Pursuing peace in Bosnia Yeltsin's illness: U.S. end goal should be a secure relationship with Russia.

October 30, 1995

PRESIDENT BORIS YELTSIN'S second bout of health trouble in four months is a setback for the Balkan peace process. It comes shortly after a show of camaraderie between Mr. Yeltsin and President Clinton heralded "complete agreement" on the need to end the 3 1/2 -year Bosnian civil war. Discord remains on how Russian troops might be used alongside a dominant NATO force in policing a territorial and political settlement, but defense ministers were given orders from the two presidents to work something out.

One of the results of Mr. Yeltsin's illness is cancellation of his planned meeting with the leaders of Serbia, Croatia and Bosnia in Moscow just before they convene for peace negotiations in Dayton, Ohio, next Wednesday.

The timing is particularly unfortunate because of the approach of Russian elections. If Mr. Yeltsin should die or be too infirm to run for another term, his likely replacement would be Prime Minister Viktor S. Chernomyrdin. While Mr. Chernomyrdin is much admired in Washington, there are bound to be doubts whether Russia's political center can hold. The nation's economic situation has stabilized somewhat, but a national sense of frustration could help politicians less friendly to the United States.
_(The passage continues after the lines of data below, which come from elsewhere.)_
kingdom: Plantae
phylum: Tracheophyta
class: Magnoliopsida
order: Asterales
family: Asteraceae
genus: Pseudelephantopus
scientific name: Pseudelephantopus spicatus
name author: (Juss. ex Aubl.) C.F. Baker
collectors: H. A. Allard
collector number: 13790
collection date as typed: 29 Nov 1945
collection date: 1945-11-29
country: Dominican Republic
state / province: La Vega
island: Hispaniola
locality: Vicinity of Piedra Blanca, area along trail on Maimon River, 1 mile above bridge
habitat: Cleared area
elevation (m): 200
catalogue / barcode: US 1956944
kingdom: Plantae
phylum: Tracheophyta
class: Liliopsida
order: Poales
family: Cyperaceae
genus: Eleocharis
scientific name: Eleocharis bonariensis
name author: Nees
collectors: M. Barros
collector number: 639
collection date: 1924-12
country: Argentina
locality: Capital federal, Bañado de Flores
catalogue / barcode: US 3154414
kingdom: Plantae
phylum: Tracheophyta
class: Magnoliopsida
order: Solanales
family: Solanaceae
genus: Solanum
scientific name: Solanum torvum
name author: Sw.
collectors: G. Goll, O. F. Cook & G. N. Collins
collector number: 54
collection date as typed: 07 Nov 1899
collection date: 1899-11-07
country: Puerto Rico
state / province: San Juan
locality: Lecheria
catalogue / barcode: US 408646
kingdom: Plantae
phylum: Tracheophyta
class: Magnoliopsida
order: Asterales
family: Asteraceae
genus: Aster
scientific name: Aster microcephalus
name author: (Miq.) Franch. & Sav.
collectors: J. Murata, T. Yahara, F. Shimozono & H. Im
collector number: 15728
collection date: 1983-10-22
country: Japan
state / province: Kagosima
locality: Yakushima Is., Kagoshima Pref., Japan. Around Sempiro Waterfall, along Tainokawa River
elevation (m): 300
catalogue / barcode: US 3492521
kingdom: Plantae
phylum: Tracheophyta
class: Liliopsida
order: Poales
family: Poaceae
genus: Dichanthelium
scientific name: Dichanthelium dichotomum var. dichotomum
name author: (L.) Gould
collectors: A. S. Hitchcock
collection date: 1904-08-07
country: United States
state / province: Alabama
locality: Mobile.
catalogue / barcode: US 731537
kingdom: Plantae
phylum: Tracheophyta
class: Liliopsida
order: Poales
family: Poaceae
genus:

If the U.S. and Russia succeed in cooperatively imposing a peace on Bosnia, the symbolism and precedents would be important. Both big powers, with their nuclear duopoly, kept JTC war-prone Europe at peace even as they faced each other across the Iron Curtain. The question now is whether they can shut down the bloodiest European conflict of this half-century through a relationship built more on partnership than hostility.

Proposed NATO expansion eastward is a sore point across the spectrum of Russian politics, arousing as it does ancient fears of encirclement and technological inferiority. It is in that context that the military arrangements for policing a Bosnian peace agreement become so sensitive. Although Mr. Yeltsin has refused to put Russian troops under NATO command, he might be willing to accept the use of a token Russian force -- perhaps 2,000 strong -- for a strictly support, non-combat role. But if illness forces his position to weaken, critics like Gen. Alexander Lebed, a political rival, might demand a larger Russian role in the Balkans.

This danger underscores the importance of bringing peace to Bosnia. Mr. Yeltsin's continued effectiveness would be an asset, but U.S. policy has to depend on more than the good health of an ailing leader. The end goal should be a secure relationship with Russia.